With global sport more or less grinding to a halt in the last month, brands have been forced to reassess the role of sponsorships. In this opinion piece, BenchVote founder Adam Mussa [image below] shares his thoughts on how the outbreak will change sports sponsorships.
Before we even got to the point where global sporting seasons were put on hiatus due to the global coronavirus pandemic, Australian clubs were facing a receding sponsorship market. Sports and sponsorship industries will certainly survive, re-emerge and I think there will be a reshaping of how sports clubs work with brands for the better.
Having spoken to a number of sponsoring brands in the offseason, there was a growing sentiment that some clubs and rights holders were overvaluing their commercial assets, and underdelivering in tangible value.

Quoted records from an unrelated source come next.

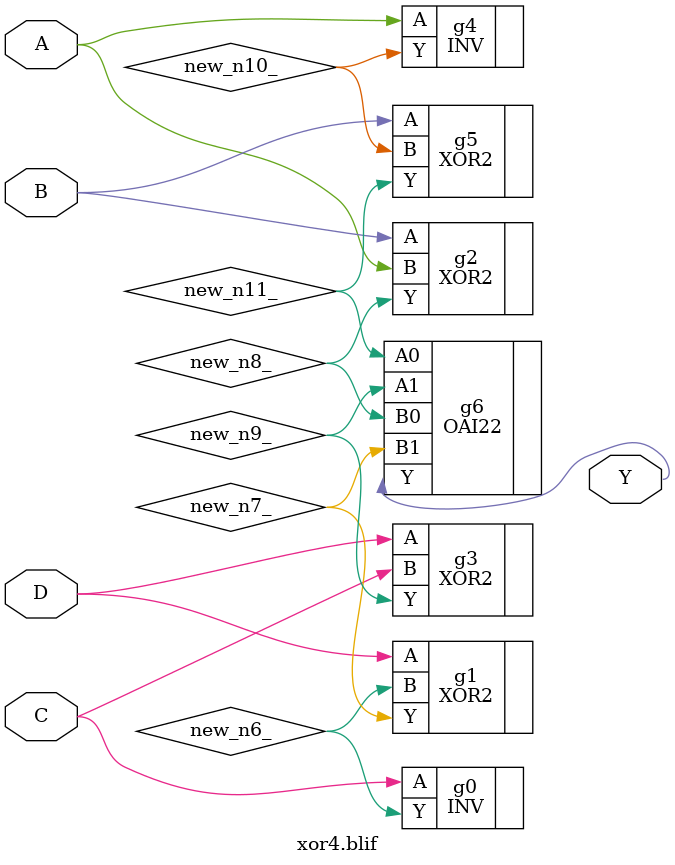
<source format=v>

module \xor4.blif  ( 
    A, B, C, D,
    Y  );
  input  A, B, C, D;
  output Y;
  wire new_n6_, new_n7_, new_n8_, new_n9_, new_n10_, new_n11_;
  INV    g0(.A(C), .Y(new_n6_));
  XOR2   g1(.A(D), .B(new_n6_), .Y(new_n7_));
  XOR2   g2(.A(B), .B(A), .Y(new_n8_));
  XOR2   g3(.A(D), .B(C), .Y(new_n9_));
  INV    g4(.A(A), .Y(new_n10_));
  XOR2   g5(.A(B), .B(new_n10_), .Y(new_n11_));
  OAI22  g6(.A0(new_n11_), .A1(new_n9_), .B0(new_n8_), .B1(new_n7_), .Y(Y));
endmodule



</source>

Australian sports are operating in a buyer’s market across both sponsorship and broadcast, and we’ve already seen frustrated sponsors move their spending elsewhere at a time television broadcast deals look to be contracting. Even prior to the coronavirus pandemic, I thought we were well on the way towards a ‘sponsorship GFC.’
With the industry currently at a complete standstill, now is the time for a period of deep reflection and redefinition to deliver what modern, marketing-savvy brands are really after; a move away from one-to-many marketing to one-to-one personalised campaigns and conversations driven by content. Deep engagement gives sponsors an opportunity to build authenticity and trust when people are most engaged.

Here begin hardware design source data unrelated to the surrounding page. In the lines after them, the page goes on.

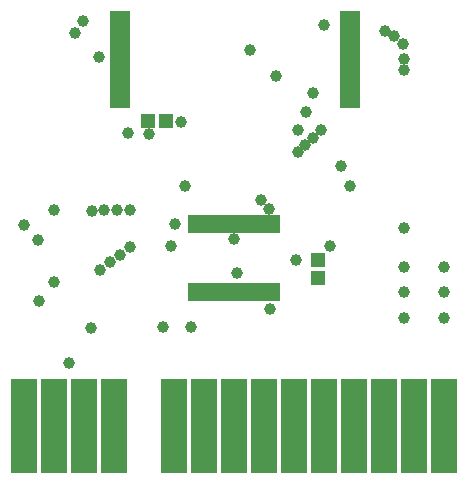
<source format=gbr>
G04 #@! TF.FileFunction,Soldermask,Top*
%FSLAX46Y46*%
G04 Gerber Fmt 4.6, Leading zero omitted, Abs format (unit mm)*
G04 Created by KiCad (PCBNEW 4.0.0-rc1-stable) date 20-08-2016 17:56:14*
%MOMM*%
G01*
G04 APERTURE LIST*
%ADD10C,0.100000*%
%ADD11R,2.178000X8.020000*%
%ADD12R,1.150000X1.200000*%
%ADD13R,1.200000X1.150000*%
%ADD14R,0.800000X1.500000*%
%ADD15R,1.670000X0.679400*%
%ADD16C,1.000000*%
G04 APERTURE END LIST*
D10*
D11*
X129540000Y-93980000D03*
X132080000Y-93980000D03*
X134620000Y-93980000D03*
X137160000Y-93980000D03*
X142240000Y-93980000D03*
X144780000Y-93980000D03*
X147320000Y-93980000D03*
X149860000Y-93980000D03*
X152400000Y-93980000D03*
X154940000Y-93980000D03*
X157480000Y-93980000D03*
X160020000Y-93980000D03*
X162560000Y-93980000D03*
X165100000Y-93980000D03*
D12*
X154450000Y-79950000D03*
X154450000Y-81450000D03*
D13*
X140075000Y-68175000D03*
X141575000Y-68175000D03*
D14*
X143745000Y-82606000D03*
X144395000Y-82606000D03*
X145045000Y-82606000D03*
X145695000Y-82606000D03*
X146345000Y-82606000D03*
X146995000Y-82606000D03*
X147645000Y-82606000D03*
X148295000Y-82606000D03*
X148945000Y-82606000D03*
X149595000Y-82606000D03*
X150245000Y-82606000D03*
X150895000Y-82606000D03*
X150895000Y-76906000D03*
X150245000Y-76906000D03*
X149595000Y-76906000D03*
X148945000Y-76906000D03*
X148295000Y-76906000D03*
X147645000Y-76906000D03*
X146995000Y-76906000D03*
X146345000Y-76906000D03*
X145695000Y-76906000D03*
X145045000Y-76906000D03*
X144395000Y-76906000D03*
X143745000Y-76906000D03*
D15*
X137668000Y-59182000D03*
X137668000Y-59690000D03*
X137668000Y-60172600D03*
X137668000Y-60680600D03*
X137668000Y-61188600D03*
X137668000Y-61671200D03*
X137668000Y-62179200D03*
X137668000Y-62687200D03*
X137668000Y-63169800D03*
X137668000Y-63677800D03*
X137668000Y-64185800D03*
X137668000Y-64693800D03*
X137668000Y-65176400D03*
X137668000Y-65684400D03*
X137668000Y-66192400D03*
X137668000Y-66675000D03*
X157099000Y-66675000D03*
X157099000Y-66167000D03*
X157099000Y-65684400D03*
X157099000Y-65176400D03*
X157099000Y-64668400D03*
X157099000Y-64185800D03*
X157099000Y-63677800D03*
X157099000Y-63169800D03*
X157099000Y-62687200D03*
X157099000Y-62179200D03*
X157099000Y-61671200D03*
X157099000Y-61163200D03*
X157099000Y-60680600D03*
X157099000Y-60172600D03*
X157099000Y-59664600D03*
X157099000Y-59182000D03*
D16*
X132050000Y-75700000D03*
X132080000Y-81788000D03*
X135960000Y-80750000D03*
X135330000Y-75730000D03*
X136280000Y-75720000D03*
X136820000Y-80120000D03*
X137690000Y-79470000D03*
X137410000Y-75710000D03*
X138490000Y-78810000D03*
X138500000Y-75680000D03*
X152730000Y-68920000D03*
X152710000Y-70790000D03*
X153370000Y-70160000D03*
X153380000Y-67380000D03*
X154000000Y-69550000D03*
X154010000Y-65820000D03*
X130746500Y-78232000D03*
X130810000Y-83375500D03*
X165100000Y-84836000D03*
X161671000Y-84836000D03*
X161671000Y-80518000D03*
X165100000Y-80518000D03*
X143150000Y-73650000D03*
X156400000Y-72000000D03*
X142850000Y-68200000D03*
X165100000Y-82600000D03*
X161700000Y-82600000D03*
X161700000Y-63860000D03*
X161680000Y-62870000D03*
X161600000Y-61640000D03*
X160900000Y-60990000D03*
X160110000Y-60530000D03*
X150400000Y-84100000D03*
X152600000Y-79925000D03*
X154900000Y-60000000D03*
X154650000Y-68900000D03*
X143700000Y-85600000D03*
X134550000Y-59700000D03*
X135200000Y-85650000D03*
X141300000Y-85600000D03*
X147574000Y-81026000D03*
X150900000Y-64300000D03*
X148700000Y-62100000D03*
X141986000Y-78740000D03*
X133850000Y-60700000D03*
X133350000Y-88646000D03*
X161671000Y-77216000D03*
X157099000Y-73660000D03*
X142319000Y-76906000D03*
X155450000Y-78725000D03*
X140100000Y-69225000D03*
X138325000Y-69200000D03*
X135900000Y-62700000D03*
X129560000Y-76950000D03*
X147325000Y-78175000D03*
X149606000Y-74803000D03*
X150241000Y-75628500D03*
M02*

</source>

The traditional sports sponsorship model has always treated this as an afterthought – too much emphasis has been placed on placing a premium on jersey placements and signage, but I feel their true performance is difficult to gauge as the analytics around it are poor.

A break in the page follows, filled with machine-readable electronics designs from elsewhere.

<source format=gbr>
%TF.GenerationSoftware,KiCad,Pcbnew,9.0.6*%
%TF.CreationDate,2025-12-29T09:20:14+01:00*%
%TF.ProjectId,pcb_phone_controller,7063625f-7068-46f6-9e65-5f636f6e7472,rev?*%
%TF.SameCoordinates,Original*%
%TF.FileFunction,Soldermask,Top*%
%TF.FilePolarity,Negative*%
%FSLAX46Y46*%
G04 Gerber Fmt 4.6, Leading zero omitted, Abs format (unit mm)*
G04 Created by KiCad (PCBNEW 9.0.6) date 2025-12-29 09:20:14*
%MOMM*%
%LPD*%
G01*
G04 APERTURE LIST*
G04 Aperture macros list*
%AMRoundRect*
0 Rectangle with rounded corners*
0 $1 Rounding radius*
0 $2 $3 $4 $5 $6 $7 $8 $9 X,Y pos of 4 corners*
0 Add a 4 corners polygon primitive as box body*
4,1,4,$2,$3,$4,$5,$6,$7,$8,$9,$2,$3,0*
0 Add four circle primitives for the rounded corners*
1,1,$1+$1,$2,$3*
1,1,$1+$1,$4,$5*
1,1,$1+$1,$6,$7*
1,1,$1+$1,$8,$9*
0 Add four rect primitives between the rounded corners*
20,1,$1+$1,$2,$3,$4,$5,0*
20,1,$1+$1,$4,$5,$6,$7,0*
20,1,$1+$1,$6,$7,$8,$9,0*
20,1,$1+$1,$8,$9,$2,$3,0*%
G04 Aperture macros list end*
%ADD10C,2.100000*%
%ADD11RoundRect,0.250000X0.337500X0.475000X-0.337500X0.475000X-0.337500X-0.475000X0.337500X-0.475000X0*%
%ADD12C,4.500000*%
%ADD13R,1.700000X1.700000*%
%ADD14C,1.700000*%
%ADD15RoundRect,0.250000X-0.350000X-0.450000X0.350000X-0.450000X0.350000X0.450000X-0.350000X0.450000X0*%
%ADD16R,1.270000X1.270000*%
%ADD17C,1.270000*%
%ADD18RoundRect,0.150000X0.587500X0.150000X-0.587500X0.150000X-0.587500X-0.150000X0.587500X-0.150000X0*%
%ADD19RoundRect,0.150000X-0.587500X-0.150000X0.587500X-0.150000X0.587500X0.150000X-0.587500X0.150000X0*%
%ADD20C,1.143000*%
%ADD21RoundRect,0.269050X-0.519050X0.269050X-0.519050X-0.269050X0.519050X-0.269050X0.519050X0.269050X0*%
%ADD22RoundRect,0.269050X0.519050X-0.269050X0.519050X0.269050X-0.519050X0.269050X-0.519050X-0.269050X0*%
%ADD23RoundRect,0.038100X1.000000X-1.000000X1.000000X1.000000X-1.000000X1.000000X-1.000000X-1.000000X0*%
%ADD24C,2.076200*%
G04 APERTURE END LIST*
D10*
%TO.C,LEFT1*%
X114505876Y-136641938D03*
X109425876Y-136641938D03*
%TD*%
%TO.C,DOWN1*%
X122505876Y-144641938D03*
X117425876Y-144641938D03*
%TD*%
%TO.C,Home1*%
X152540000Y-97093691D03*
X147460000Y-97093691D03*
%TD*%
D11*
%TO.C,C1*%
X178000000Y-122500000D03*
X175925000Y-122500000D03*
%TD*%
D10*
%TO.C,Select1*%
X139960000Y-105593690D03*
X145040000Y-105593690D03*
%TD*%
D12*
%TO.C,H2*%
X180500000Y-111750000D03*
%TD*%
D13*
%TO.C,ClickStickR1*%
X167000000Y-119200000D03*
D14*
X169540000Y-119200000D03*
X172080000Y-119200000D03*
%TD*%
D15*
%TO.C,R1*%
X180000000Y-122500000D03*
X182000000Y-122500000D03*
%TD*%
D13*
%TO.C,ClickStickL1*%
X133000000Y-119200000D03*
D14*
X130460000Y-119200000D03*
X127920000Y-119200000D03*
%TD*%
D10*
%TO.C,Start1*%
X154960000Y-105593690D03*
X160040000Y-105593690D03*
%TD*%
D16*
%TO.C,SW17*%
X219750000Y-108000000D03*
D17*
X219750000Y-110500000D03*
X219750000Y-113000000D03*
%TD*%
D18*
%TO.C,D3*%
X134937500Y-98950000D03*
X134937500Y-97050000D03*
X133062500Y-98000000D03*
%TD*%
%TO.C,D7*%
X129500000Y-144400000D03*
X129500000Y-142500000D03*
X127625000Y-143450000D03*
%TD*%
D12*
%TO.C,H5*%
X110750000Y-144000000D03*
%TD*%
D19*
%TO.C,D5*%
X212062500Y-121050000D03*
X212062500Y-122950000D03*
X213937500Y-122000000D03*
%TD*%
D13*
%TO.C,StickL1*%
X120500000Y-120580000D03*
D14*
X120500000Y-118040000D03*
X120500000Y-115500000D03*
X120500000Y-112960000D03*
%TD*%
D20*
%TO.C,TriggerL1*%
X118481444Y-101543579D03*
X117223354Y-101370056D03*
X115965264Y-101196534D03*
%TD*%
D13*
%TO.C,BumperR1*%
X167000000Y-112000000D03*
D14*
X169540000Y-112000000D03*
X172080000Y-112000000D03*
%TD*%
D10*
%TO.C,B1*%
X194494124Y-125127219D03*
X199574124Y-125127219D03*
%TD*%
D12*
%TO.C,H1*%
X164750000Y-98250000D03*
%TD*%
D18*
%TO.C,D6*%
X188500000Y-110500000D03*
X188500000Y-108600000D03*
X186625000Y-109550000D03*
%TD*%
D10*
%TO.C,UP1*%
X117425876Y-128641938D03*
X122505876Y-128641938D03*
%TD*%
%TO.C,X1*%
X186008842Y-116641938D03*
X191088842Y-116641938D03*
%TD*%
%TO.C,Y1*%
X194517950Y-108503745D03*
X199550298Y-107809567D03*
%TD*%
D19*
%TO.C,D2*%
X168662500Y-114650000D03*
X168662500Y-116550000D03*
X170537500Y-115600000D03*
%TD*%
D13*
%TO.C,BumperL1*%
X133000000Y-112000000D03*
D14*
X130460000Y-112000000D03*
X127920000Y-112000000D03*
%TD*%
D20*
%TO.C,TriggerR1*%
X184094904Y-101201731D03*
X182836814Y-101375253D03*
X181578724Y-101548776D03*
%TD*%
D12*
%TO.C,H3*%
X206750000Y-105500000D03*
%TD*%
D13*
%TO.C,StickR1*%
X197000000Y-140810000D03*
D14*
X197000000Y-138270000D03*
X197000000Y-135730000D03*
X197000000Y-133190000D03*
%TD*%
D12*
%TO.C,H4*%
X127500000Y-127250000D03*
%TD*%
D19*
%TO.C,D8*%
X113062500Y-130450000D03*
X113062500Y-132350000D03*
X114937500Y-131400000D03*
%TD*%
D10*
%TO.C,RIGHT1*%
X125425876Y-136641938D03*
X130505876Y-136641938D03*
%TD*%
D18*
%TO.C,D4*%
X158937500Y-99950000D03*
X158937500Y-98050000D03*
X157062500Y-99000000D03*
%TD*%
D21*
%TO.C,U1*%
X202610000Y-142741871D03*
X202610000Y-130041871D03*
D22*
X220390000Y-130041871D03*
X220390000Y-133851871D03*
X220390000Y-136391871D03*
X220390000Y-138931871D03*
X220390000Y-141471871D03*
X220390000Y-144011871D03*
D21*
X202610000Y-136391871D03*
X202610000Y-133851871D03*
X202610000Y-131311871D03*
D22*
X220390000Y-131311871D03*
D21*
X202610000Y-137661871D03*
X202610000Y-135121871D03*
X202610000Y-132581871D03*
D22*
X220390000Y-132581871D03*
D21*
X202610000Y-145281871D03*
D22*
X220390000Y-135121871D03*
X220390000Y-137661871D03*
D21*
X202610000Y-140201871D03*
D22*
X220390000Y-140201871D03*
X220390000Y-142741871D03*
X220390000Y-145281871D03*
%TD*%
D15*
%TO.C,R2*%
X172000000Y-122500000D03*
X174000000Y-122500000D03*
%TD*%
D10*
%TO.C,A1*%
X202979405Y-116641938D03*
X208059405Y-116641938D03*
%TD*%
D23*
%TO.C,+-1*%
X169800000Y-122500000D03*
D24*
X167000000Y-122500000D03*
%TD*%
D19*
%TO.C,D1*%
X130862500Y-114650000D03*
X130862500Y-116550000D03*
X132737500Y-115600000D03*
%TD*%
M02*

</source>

But while Australian sport is on its knees, now is the time to deeply integrate ‘always on’ digital sponsorship assets with the traditional to allow for two-way conversations and meaningful interactions with fans through things like interactive content, voting, trivia, quizzes, user generated content, coupled with data capture.
I foresee more and more sponsors moving to conversion, insights and data and customer acquisition as their KPI’s, but the vast majority of teams aren’t equipped to offer what an increasing number of brands are asking for: hard data acquisition and lead generation to realise an effective ROI from their sponsorship. Clubs have got to understand what the brand needs to achieve out of their sponsorship and become a vehicle to achieve it with their captive audience. That to me is where the true value in sponsorship will lie.
Only recently I had a conversation with a sponsorship manager at a ‘big club’ who lamented this exact scenario being forced upon them by a major partner. The need to adapt and evolve is a good thing from both the club and brand point of views in the long run.
So, where does this leave us?
It’s time to face the hard truth that we’re all competing for the same entertainment eyeballs and dollars. There is already some pain but the power is in the hands of the clubs, federations or rights holders during this time to come back leaner and better equipped to deliver what brands (and fans) will be absolutely desperate for when sport comes back later this year, or early next. This is an opportune moment for clubs and brands to become better collaborators.
Less reliant on the old, better equipped to deliver always-on experiences where fans truly live (their phones) and valuing them appropriately. The beauty of digital is that fresh and interesting inventory is infinite.
Although this is a truly difficult and unprecedented time for all of us, it’s also a rare gift and opportunity to pause, think and move forward better than we were before.